Amount Item Type % or IBU
18.00 lb Pilsner (2 Row) Ger (2.0 SRM) Grain 92.31 %
1.50 lb White Wheat Malt (2.4 SRM) Grain 7.69 %
1.00 oz Tettnang [4.50 %] (60 min) Hops 7.5 IBU
4.00 oz Hallertauer Hersbrucker [2.40 %] (60 min) Hops 15.9 IBU
0.55 tsp Irish Moss (Boil 10.0 min) Misc 
2 Pkgs Kolsch Yeast (Wyeast Labs #2565) Yeast-Ale  1600ml starter

Beer Profile

Est Original Gravity: 1.050 SG
Measured Original Gravity: 1.050 SG
Est Final Gravity: 1.012 SG Measured Final Gravity: 1.005 SG
Estimated Alcohol by Vol: 4.92 %  Actual Alcohol by Vol: 5.86 %
Bitterness: 23.4 IBU Calories: 217 cal/pint
Est Color: 3.6 SRM Color: Color

Mash Profile

Mash Name: Decoction Mash, Single Total Grain Weight: 19.50 lb
Sparge Water: 16.83 gal Grain Temperature: 72.0 F
Sparge Temperature: 168.0 F TunTemperature: 72.0 F
Adjust Temp for Equipment: FALSE Mash PH: 5.4 PH
 
Decoction Mash, Single Step Time Name Description Step Temp
45 min Saccharification Decoction Error: Must have some water in mash to Decoct it! 155.0 F
10 min Mash Out Heat to 168.0 F over 10 min 168.0 F
Main mash @ 149dF

I used Magnum and Mt Hood in mine. A little earthy and lightly spicy.

How would Sterling be?

I’ve used it before in a Kolsch.  I like it.
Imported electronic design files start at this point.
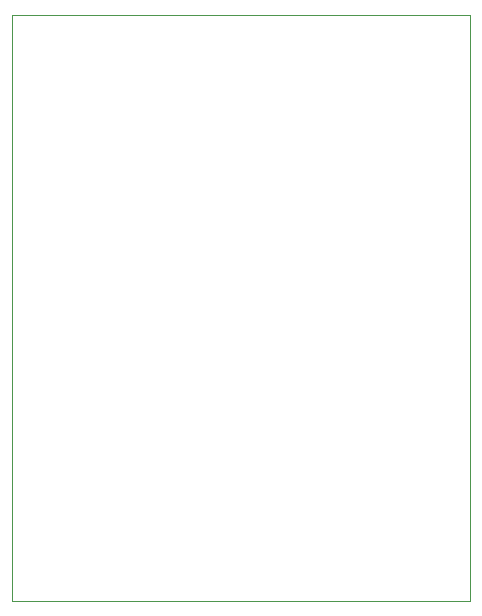
<source format=gbr>
G04 #@! TF.GenerationSoftware,KiCad,Pcbnew,(5.1.4)-1*
G04 #@! TF.CreationDate,2020-02-21T12:34:06+01:00*
G04 #@! TF.ProjectId,HB-UNI-Sen-TEMP-MAX6675,48422d55-4e49-42d5-9365-6e2d54454d50,rev?*
G04 #@! TF.SameCoordinates,Original*
G04 #@! TF.FileFunction,Profile,NP*
%FSLAX46Y46*%
G04 Gerber Fmt 4.6, Leading zero omitted, Abs format (unit mm)*
G04 Created by KiCad (PCBNEW (5.1.4)-1) date 2020-02-21 12:34:06*
%MOMM*%
%LPD*%
G04 APERTURE LIST*
%ADD10C,0.050000*%
G04 APERTURE END LIST*
D10*
X141800000Y-70400000D02*
X141800000Y-120000000D01*
X180600000Y-70400000D02*
X141800000Y-70400000D01*
X180600000Y-120000000D02*
X180600000Y-70400000D01*
X141800000Y-120000000D02*
X180600000Y-120000000D01*
M02*

</source>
I think you’re thinking of altbier.

I tend to step mash my Kolsch.  I most often use Durst pils, and I find it helps the clarity to do a short rest at 131F/55C.  Then I’ll usually do something around 144F/62C for the main conversion and then a short rest at 158F/70C to give it a little body.  It’s sort of what I do as rests for decoctions, but I step Alts and Kolsches (Kolschen?).

Wheat is not present in most commercial examples in Koln.  I only found a few of them.

I’ve had beers made this way advance to the 2nd round several times.

Do you have to do this?  No.  Does it make it better?  I don’t know; I haven’t made them side by side.  But I know this way tastes good, and I have been to Koln.

I’m pretty sure Kölsch is like deer, both singular and plural.  Sometimes you might hear someone say “drei Kölsche”, which is something like “3 of those things from Köln”.  If you don’t use the umlaut, though, you should add an “e”; so it’s Kölsch or Koelsch,  not Kolsch (sic), which would be pronounced incorrectly.